▶ _CONSEGNA_
Trascrivi senza modifiche, dal testo sul TTIP e i prodotti agroalimentari, tutto ciò che va da "Questa denominazione intende" fino a "determinata area geografica.", comprese queste parole.

▶ _TESTO DA ANALIZZARE_
▽
“Riflessioni Puglia, alimentazione regionale umiliata nelle clausole del TTIP”
Nota stampa di Antonio Caso, Federazione dei Verdi – Provincia di Taranto
Le clausole sull’alimentazione spengono ogni speranza a chi, faticosamente, vede nell’alimentazione di qualità un’alternativa alle industrie inquinanti e alla situazione di desertificazione industriale. Sì ad un mercato comune, ma non sia l’Europa a diminuire le proprie tutele.
Uno dei nodi fondamentali dell’accordo transatlantico Ttip tra l’Unione Europea e gli Stati Uniti è sicuramente quello dei prodotti agroalimentari ed in verità, diversi sono gli indizi che navigano contro la possibilità che l’agricoltura italiana ed europea possa ottenere benefici da questo accordo internazionale. Il rapporto redatto da Friends of the Earth Europe, pubblicato in Italia in collaborazione con l’associazione Fairwatch, parla chiaro: il contributo dell’agricoltura sul Pil europeo calerebbe dello 0,8% con l’ovvia conseguenza della perdita dei posti di lavoro; negli Stati Uniti, invece, questo stesso dato aumenterebbe dell’1,9%.
Uno degli aspetti fondamentali, in particolare per l’Italia, è quello dei prodotti a marchio Dop ed Igp. Innanzitutto, bisogna ricordare che il marchio Dop (Denominazione d’origine protetta) è un marchio di tutela giuridica attribuito dall’Unione Europea ad alimenti le cui caratteristiche qualitative dipendono dall’ambiente in cui sono stati prodotti.
Si tratta di fattori naturali come il clima ed umani come le tecniche di produzione, le tradizioni.
Questa denominazione intende che il prodotto sia inimitabile al di fuori dei territori segnalati e che le fasi di produzione, trasformazione ed elaborazione debbano necessariamente avvenire all’interno della delimitata area geografica.
Per quanto riguarda l’Igp, invece (Indicazione Geografica Protetta) si tratta del marchio che sempre l’Unione Europea attribuisce a prodotti alimentari dalla qualità legata ad una limitata area geografica. In questo caso, però, almeno una fase del processo deve necessariamente avvenire nella determinata area geografica.
La bresaola della Valtellina, ad esempio, è un prodotto a marchio Igp perché malgrado le carni degli animali possano non essere state allevate in Valtellina, il clima della valle conferisce loro, nel corso della stagionatura, le peculiarità riconosciute all’alimento.
△
▶ _DATI FORNITI_
▽
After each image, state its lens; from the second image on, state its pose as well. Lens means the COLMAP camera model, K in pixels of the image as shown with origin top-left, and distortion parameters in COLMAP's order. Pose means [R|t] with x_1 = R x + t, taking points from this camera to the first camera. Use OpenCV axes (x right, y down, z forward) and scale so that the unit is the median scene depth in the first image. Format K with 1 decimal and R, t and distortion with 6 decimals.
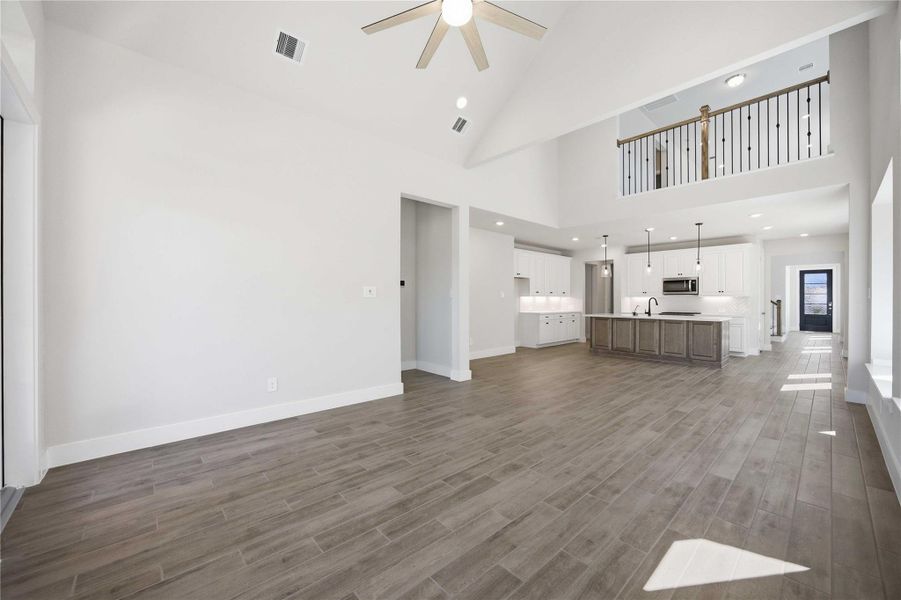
lens RADIAL K [[349.6, 0, 444.4], [0, 349.6, 298.4], [0, 0, 1]] dist [-0.018425, 0.003059]
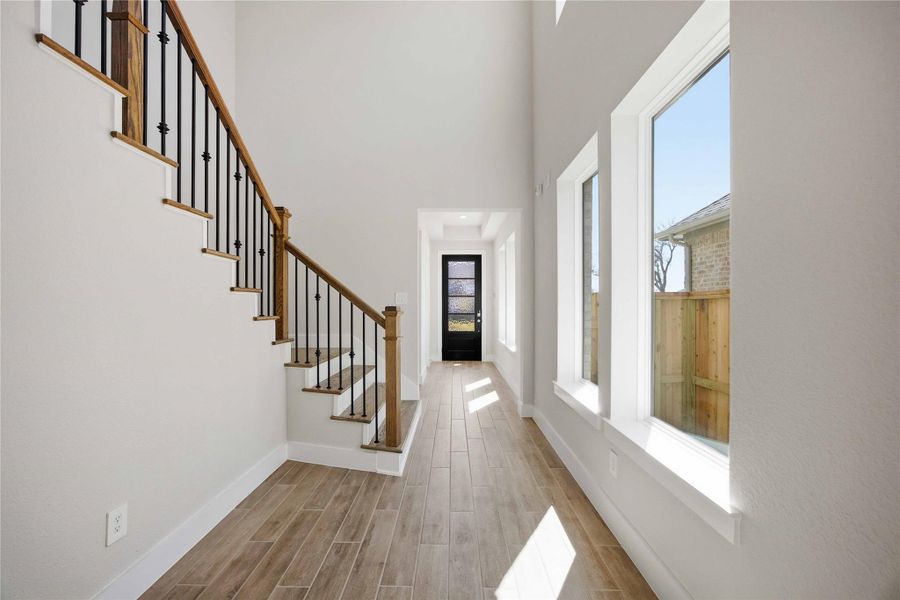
lens RADIAL K [[349.2, 0, 452.0], [0, 349.2, 305.4], [0, 0, 1]] dist [-0.018425, 0.003059]
pose [[0.666280, 0.000786, 0.745701, 1.949145], [-0.000119, 1.000000, -0.000948, 0.010742], [-0.745701, 0.000543, 0.666280, 1.916831]]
△
▶ _LA TUA RISPOSTA_
Questa denominazione intende che il prodotto sia inimitabile al di fuori dei territori segnalati e che le fasi di produzione, trasformazione ed elaborazione debbano necessariamente avvenire all’interno della delimitata area geografica.
Per quanto riguarda l’Igp, invece (Indicazione Geografica Protetta) si tratta del marchio che sempre l’Unione Europea attribuisce a prodotti alimentari dalla qualità legata ad una limitata area geografica. In questo caso, però, almeno una fase del processo deve necessariamente avvenire nella determinata area geografica.